Excerpts from a dataset:
⁂
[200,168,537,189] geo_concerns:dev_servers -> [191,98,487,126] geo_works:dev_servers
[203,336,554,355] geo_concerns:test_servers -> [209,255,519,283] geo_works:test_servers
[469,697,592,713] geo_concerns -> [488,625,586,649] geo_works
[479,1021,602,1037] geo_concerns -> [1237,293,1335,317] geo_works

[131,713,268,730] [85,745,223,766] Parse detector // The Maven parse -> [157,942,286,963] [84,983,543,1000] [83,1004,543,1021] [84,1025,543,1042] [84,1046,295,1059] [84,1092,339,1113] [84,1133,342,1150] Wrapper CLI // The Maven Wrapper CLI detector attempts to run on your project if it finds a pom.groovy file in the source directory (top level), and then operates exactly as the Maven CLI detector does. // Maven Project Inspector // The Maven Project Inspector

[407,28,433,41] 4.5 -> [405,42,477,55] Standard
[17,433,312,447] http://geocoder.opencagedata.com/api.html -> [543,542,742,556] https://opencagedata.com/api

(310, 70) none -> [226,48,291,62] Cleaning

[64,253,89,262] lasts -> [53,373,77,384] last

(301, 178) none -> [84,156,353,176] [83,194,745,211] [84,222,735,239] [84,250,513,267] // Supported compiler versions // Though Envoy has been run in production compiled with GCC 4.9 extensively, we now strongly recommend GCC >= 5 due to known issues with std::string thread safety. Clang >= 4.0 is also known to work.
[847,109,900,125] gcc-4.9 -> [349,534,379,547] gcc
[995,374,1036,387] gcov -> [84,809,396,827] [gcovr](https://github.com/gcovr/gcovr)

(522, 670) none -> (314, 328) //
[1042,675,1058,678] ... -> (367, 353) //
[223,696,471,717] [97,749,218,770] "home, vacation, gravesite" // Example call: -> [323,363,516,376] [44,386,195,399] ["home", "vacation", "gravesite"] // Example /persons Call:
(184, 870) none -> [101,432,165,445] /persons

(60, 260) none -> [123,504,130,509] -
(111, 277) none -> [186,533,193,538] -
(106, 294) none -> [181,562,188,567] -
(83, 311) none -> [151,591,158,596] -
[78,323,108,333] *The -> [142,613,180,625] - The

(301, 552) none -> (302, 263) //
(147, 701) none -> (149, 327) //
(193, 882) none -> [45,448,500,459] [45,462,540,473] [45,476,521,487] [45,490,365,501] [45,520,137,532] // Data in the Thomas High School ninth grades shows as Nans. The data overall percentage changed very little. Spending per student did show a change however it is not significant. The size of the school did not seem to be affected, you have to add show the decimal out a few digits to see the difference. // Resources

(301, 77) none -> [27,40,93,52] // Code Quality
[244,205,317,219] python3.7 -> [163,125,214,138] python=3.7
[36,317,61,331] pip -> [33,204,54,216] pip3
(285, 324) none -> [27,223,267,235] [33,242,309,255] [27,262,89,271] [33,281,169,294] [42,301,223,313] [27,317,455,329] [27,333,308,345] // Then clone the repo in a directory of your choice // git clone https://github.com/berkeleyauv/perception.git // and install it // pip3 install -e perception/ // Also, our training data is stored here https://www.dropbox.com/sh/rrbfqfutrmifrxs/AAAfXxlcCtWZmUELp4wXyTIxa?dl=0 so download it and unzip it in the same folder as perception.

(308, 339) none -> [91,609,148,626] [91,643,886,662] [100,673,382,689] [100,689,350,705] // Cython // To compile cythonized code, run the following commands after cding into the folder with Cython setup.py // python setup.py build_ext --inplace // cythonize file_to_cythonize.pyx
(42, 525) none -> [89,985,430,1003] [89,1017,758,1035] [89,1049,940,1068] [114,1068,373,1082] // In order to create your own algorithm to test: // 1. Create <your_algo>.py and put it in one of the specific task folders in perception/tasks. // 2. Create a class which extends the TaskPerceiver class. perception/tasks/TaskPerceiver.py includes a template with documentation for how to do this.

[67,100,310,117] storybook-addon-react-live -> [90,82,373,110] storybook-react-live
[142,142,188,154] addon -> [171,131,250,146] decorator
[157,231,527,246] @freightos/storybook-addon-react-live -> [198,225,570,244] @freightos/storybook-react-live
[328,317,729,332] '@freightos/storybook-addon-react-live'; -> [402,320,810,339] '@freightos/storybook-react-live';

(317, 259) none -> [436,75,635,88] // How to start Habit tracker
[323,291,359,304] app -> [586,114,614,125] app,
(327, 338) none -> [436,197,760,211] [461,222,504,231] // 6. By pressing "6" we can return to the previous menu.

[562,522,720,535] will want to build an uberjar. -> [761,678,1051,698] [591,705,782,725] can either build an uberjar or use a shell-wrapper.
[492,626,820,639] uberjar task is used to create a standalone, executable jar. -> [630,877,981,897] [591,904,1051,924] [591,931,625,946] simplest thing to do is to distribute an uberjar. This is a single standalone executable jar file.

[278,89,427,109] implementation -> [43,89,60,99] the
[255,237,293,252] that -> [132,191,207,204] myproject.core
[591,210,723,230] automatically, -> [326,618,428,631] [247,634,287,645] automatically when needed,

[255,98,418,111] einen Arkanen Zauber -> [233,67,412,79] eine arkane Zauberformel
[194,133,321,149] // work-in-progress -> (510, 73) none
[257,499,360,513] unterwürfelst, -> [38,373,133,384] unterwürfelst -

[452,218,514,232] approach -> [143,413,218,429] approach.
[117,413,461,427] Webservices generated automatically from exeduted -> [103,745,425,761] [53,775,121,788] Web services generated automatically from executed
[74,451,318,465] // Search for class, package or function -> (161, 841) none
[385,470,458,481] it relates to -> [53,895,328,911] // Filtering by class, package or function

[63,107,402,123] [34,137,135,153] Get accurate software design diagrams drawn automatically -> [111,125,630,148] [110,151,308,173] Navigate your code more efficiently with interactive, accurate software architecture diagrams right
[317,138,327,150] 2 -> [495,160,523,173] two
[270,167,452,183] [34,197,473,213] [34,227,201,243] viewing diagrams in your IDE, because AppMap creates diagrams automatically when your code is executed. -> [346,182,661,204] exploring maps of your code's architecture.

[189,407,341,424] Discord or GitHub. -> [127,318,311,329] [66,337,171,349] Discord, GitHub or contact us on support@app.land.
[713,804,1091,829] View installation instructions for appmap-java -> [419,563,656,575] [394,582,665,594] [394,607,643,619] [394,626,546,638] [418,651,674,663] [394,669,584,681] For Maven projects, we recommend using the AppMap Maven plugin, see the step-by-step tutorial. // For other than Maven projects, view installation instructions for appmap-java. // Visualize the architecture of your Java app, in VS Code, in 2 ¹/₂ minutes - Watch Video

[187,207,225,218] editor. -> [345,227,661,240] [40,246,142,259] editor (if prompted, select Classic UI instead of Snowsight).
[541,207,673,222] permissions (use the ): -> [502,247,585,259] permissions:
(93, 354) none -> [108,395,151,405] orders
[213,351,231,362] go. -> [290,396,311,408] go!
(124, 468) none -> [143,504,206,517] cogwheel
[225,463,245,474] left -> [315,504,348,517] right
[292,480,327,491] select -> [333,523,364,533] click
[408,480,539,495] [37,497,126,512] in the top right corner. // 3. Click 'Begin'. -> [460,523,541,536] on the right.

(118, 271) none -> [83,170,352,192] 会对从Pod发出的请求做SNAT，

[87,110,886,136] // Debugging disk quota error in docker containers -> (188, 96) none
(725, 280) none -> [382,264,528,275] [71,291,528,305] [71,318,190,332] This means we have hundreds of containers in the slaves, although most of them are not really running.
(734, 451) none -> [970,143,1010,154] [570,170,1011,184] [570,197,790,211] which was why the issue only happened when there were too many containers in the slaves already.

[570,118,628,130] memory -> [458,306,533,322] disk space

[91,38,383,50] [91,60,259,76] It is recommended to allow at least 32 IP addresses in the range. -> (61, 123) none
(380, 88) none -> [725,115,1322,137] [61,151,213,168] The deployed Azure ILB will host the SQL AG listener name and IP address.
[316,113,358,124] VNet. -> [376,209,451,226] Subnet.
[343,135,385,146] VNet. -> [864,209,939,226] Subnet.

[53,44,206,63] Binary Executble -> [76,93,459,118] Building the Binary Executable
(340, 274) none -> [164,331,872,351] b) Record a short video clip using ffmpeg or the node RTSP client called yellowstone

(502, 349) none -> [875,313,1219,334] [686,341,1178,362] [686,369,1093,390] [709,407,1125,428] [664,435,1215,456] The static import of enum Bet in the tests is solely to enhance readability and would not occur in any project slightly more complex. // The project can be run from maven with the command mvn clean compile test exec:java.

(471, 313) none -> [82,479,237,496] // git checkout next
⁂
Task statement:
Copy exactly the lines above, starting at the opening line and finishing at the line in which "[479,1021,602,1037] geo_concerns ->" occurs.

Written answer:
[200,168,537,189] geo_concerns:dev_servers -> [191,98,487,126] geo_works:dev_servers
[203,336,554,355] geo_concerns:test_servers -> [209,255,519,283] geo_works:test_servers
[469,697,592,713] geo_concerns -> [488,625,586,649] geo_works
[479,1021,602,1037] geo_concerns -> [1237,293,1335,317] geo_works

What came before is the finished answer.